Every line of the material below in which "right" shows up is to be located and copied.

▼

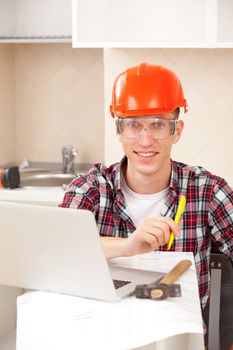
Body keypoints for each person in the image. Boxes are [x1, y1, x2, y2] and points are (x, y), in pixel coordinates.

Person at [60, 62, 233, 312]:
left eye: (158, 124)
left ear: (177, 131)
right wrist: (127, 246)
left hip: (179, 340)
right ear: (119, 131)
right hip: (104, 333)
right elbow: (58, 249)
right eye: (133, 125)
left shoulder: (208, 191)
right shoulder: (91, 189)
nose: (145, 140)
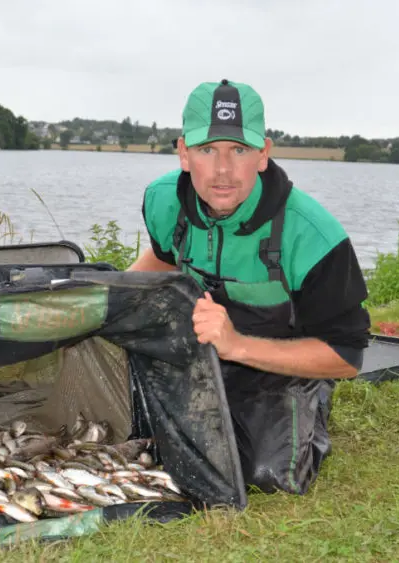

▲

> [Answer to this problem]:
right wrist: (127, 246)
right ear: (119, 131)
right hip: (104, 333)
right elbow: (58, 249)
right eye: (133, 125)
right shoulder: (91, 189)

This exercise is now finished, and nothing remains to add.